Remove top-level copied field `files`
Closed this issue · 9 comments
During the index/reindex runtime, the Dataset ingest_metadata.files
field gets copied to a top-level filed files
. Recently we've come across some datasets that contain a large number of ingest_metadata.files
(the Dataset field ingest_metadata
gets renamed to metadata
during index runtime) entries (fbf3af732f53b00f20a9ecc1ecc3c52b
for instance, the payload size 2MB).
Such duplicates have caused:
- bigger response json payload (> 10MB)
- longer search query execution and reindex time
We should remove the original one and only keep the copied version.
@lchoy @john-conroy @NickAkhmetov @bherr2 will this change affect any of your UI handlings?
Having the files at the top level of the doc would break our UI and require some work in the portal-ui
.
We read from metadata.files. Does this affect that?

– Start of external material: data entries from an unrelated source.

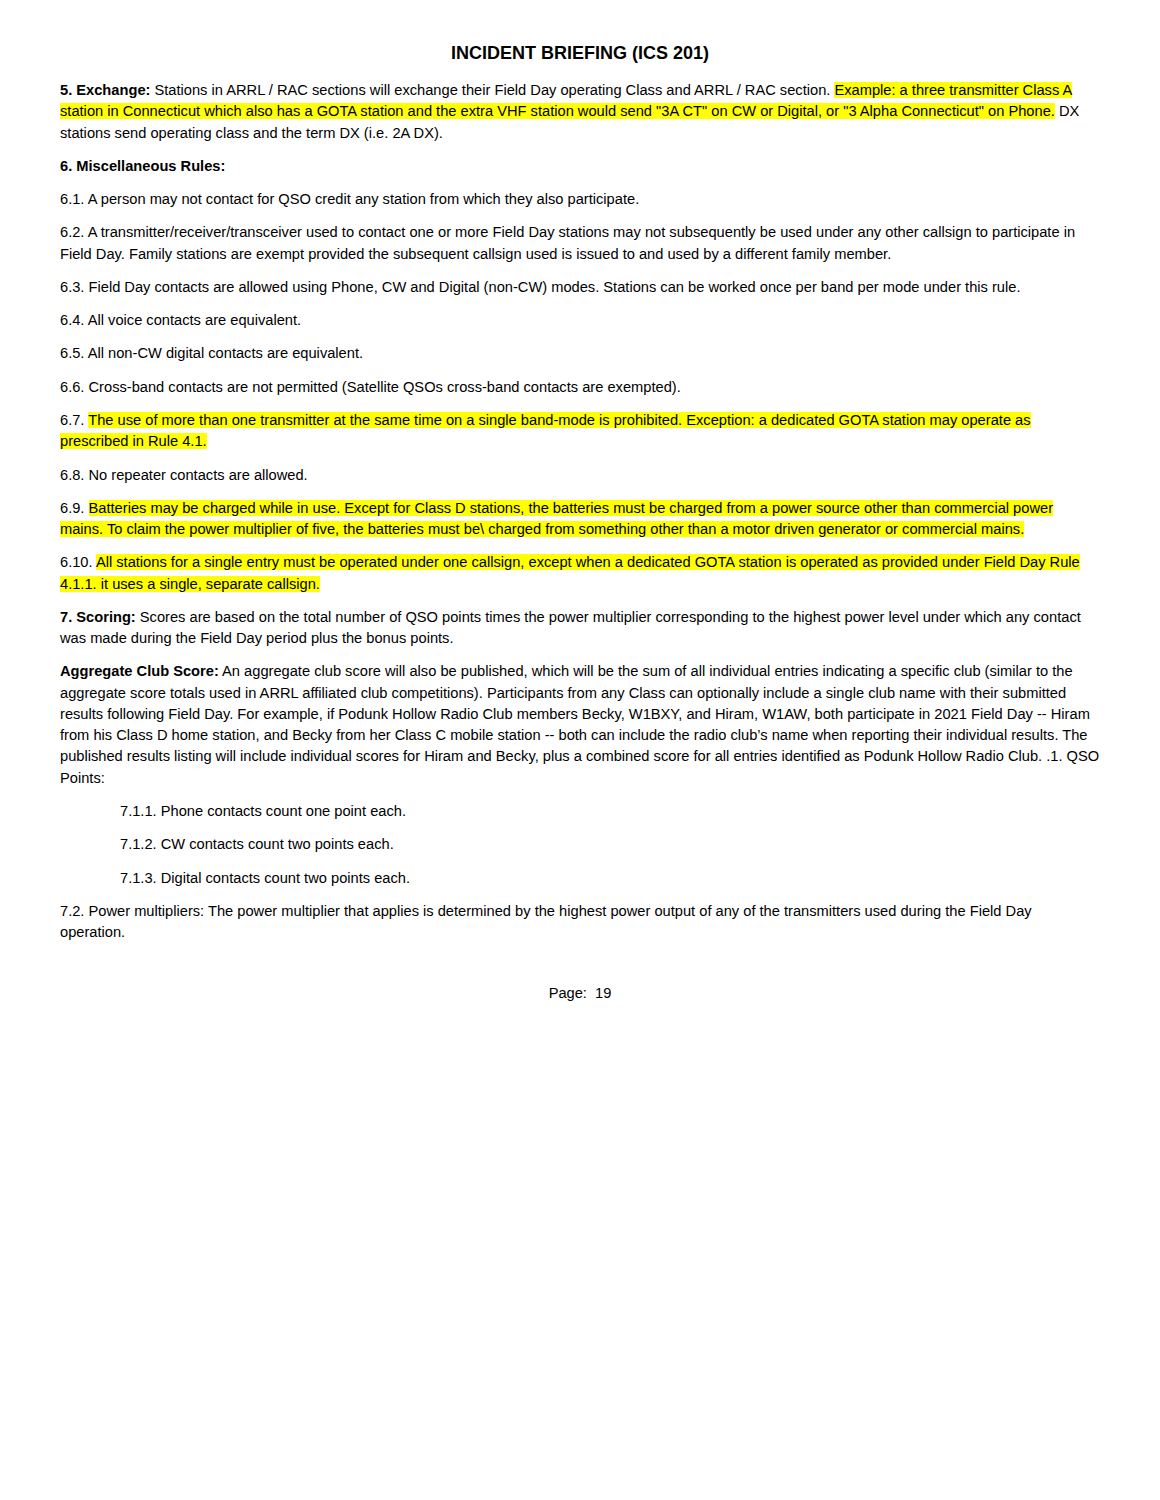INCIDENT BRIEFING (ICS 201)
5. Exchange: Stations in ARRL / RAC sections will exchange their Field Day operating Class and ARRL / RAC section. Example: a three transmitter Class A station in Connecticut which also has a GOTA station and the extra VHF station would send "3A CT" on CW or Digital, or "3 Alpha Connecticut" on Phone. DX stations send operating class and the term DX (i.e. 2A DX).
6. Miscellaneous Rules:
6.1. A person may not contact for QSO credit any station from which they also participate.
6.2. A transmitter/receiver/transceiver used to contact one or more Field Day stations may not subsequently be used under any other callsign to participate in Field Day. Family stations are exempt provided the subsequent callsign used is issued to and used by a different family member.
6.3. Field Day contacts are allowed using Phone, CW and Digital (non-CW) modes. Stations can be worked once per band per mode under this rule.
6.4. All voice contacts are equivalent.
6.5. All non-CW digital contacts are equivalent.
6.6. Cross-band contacts are not permitted (Satellite QSOs cross-band contacts are exempted).
6.7. The use of more than one transmitter at the same time on a single band-mode is prohibited. Exception: a dedicated GOTA station may operate as prescribed in Rule 4.1.
6.8. No repeater contacts are allowed.
6.9. Batteries may be charged while in use. Except for Class D stations, the batteries must be charged from a power source other than commercial power mains. To claim the power multiplier of five, the batteries must be\ charged from something other than a motor driven generator or commercial mains.
6.10. All stations for a single entry must be operated under one callsign, except when a dedicated GOTA station is operated as provided under Field Day Rule 4.1.1. it uses a single, separate callsign.
7. Scoring: Scores are based on the total number of QSO points times the power multiplier corresponding to the highest power level under which any contact was made during the Field Day period plus the bonus points.
Aggregate Club Score: An aggregate club score will also be published, which will be the sum of all individual entries indicating a specific club (similar to the aggregate score totals used in ARRL affiliated club competitions). Participants from any Class can optionally include a single club name with their submitted results following Field Day. For example, if Podunk Hollow Radio Club members Becky, W1BXY, and Hiram, W1AW, both participate in 2021 Field Day -- Hiram from his Class D home station, and Becky from her Class C mobile station -- both can include the radio club’s name when reporting their individual results. The published results listing will include individual scores for Hiram and Becky, plus a combined score for all entries identified as Podunk Hollow Radio Club. .1. QSO Points:
7.1.1. Phone contacts count one point each.
7.1.2. CW contacts count two points each.
7.1.3. Digital contacts count two points each.
7.2. Power multipliers: The power multiplier that applies is determined by the highest power output of any of the transmitters used during the Field Day operation.
Page: 19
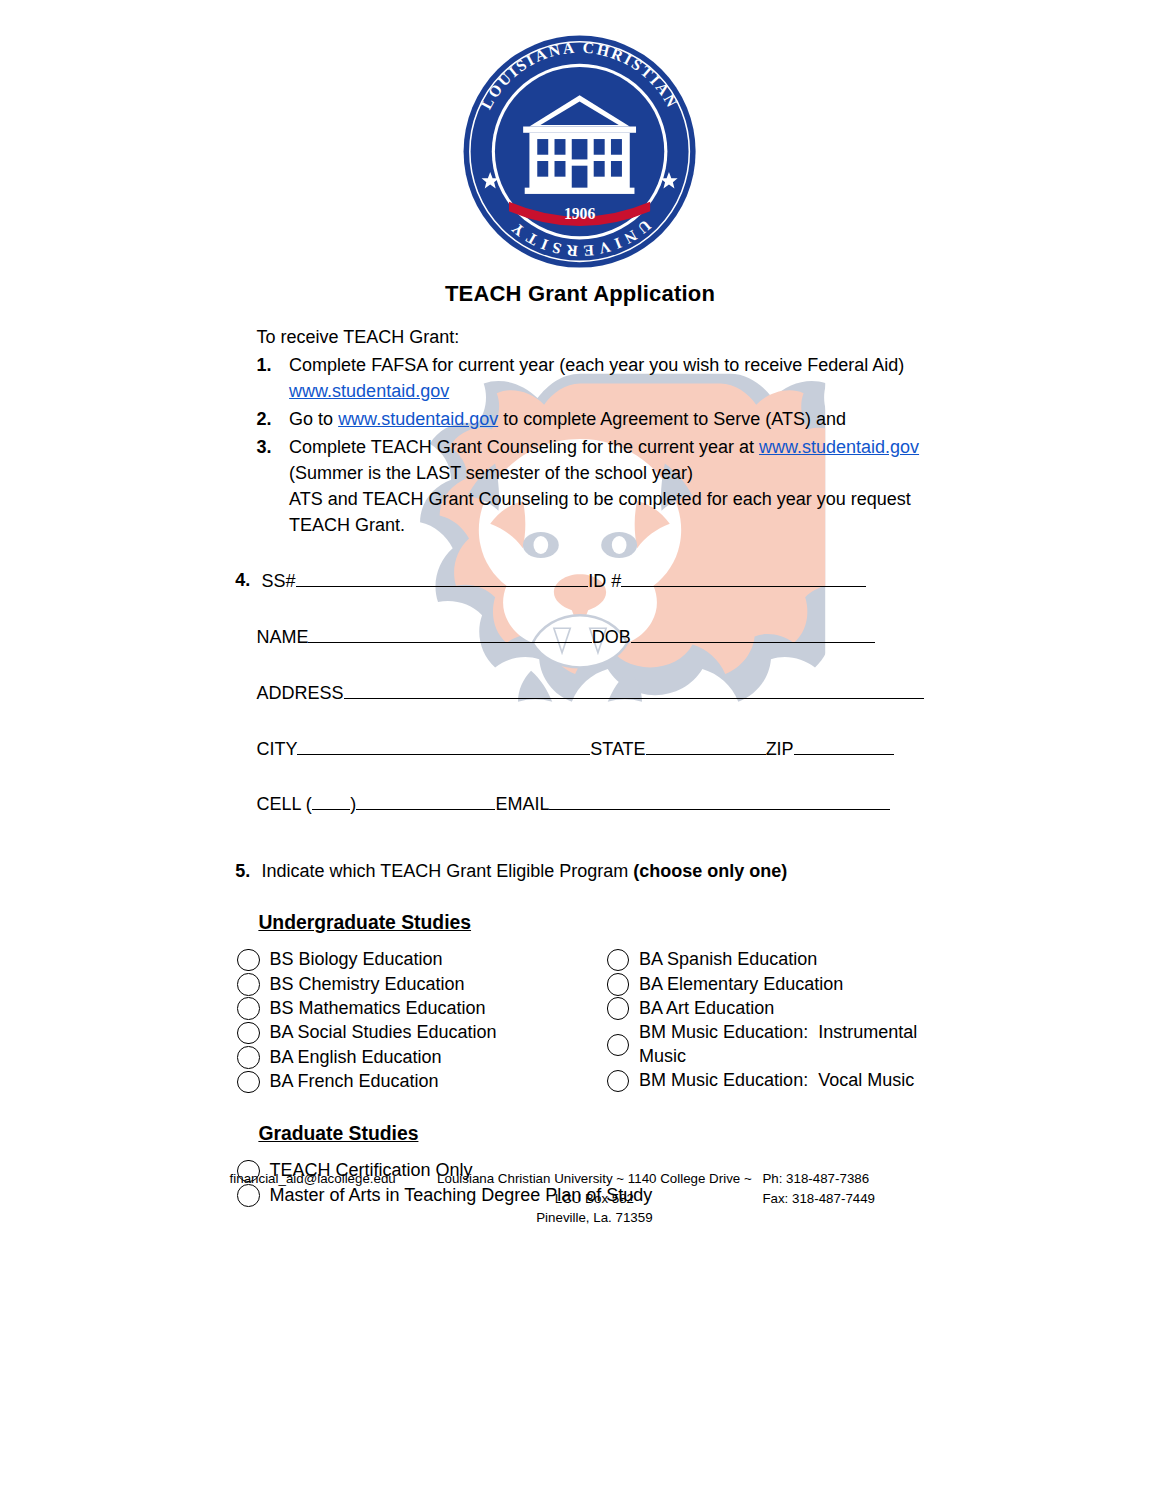LOUISIANA CHRISTIAN UNIVERSITY 1906
TEACH Grant Application
To receive TEACH Grant:
Complete FAFSA for current year (each year you wish to receive Federal Aid)
www.studentaid.gov
Go to www.studentaid.gov to complete Agreement to Serve (ATS) and
Complete TEACH Grant Counseling for the current year at www.studentaid.gov (Summer is the LAST semester of the school year)
ATS and TEACH Grant Counseling to be completed for each year you request TEACH Grant.
4.
SS# ID #
NAME DOB
ADDRESS
CITY STATE ZIP
CELL ( ) EMAIL
5. Indicate which TEACH Grant Eligible Program (choose only one)
Undergraduate Studies
BS Biology Education
BS Chemistry Education
BS Mathematics Education
BA Social Studies Education
BA English Education
BA French Education
BA Spanish Education
BA Elementary Education
BA Art Education
BM Music Education: Instrumental Music
BM Music Education: Vocal Music
Graduate Studies
TEACH Certification Only
Master of Arts in Teaching Degree Plan of Study
financial_aid@lacollege.edu
Louisiana Christian University ~ 1140 College Drive ~ LCU Box 582 Pineville, La. 71359
Ph: 318-487-7386
Fax: 318-487-7449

PS. Here are the fields we query for / use: https://github.com/hubmapconsortium/ccf-ui/blob/main/projects/ccf-database/src/lib/xconsortia/xconsortia-data-import.ts#L17-L38
@john-conroy @bherr2 does this mean the portal-ui
and ccf-ui
are not consuming the top-level files
(copied from metadata.files
) at all?
On ccf-ui
side, that's correct.
@bherr2 @john-conroy if you are sure you don't use the top-level files
field, we'll plan to remove it, is that fine with you?
There will be additional upcoming changes to the Dataset metadata.files
and metadata.metadata
in the near future. We'll discuss and come up with a plan.
Fine by me
I'll have to look through our repos before I can fully confirm.
Closing this issue, will handle this separately.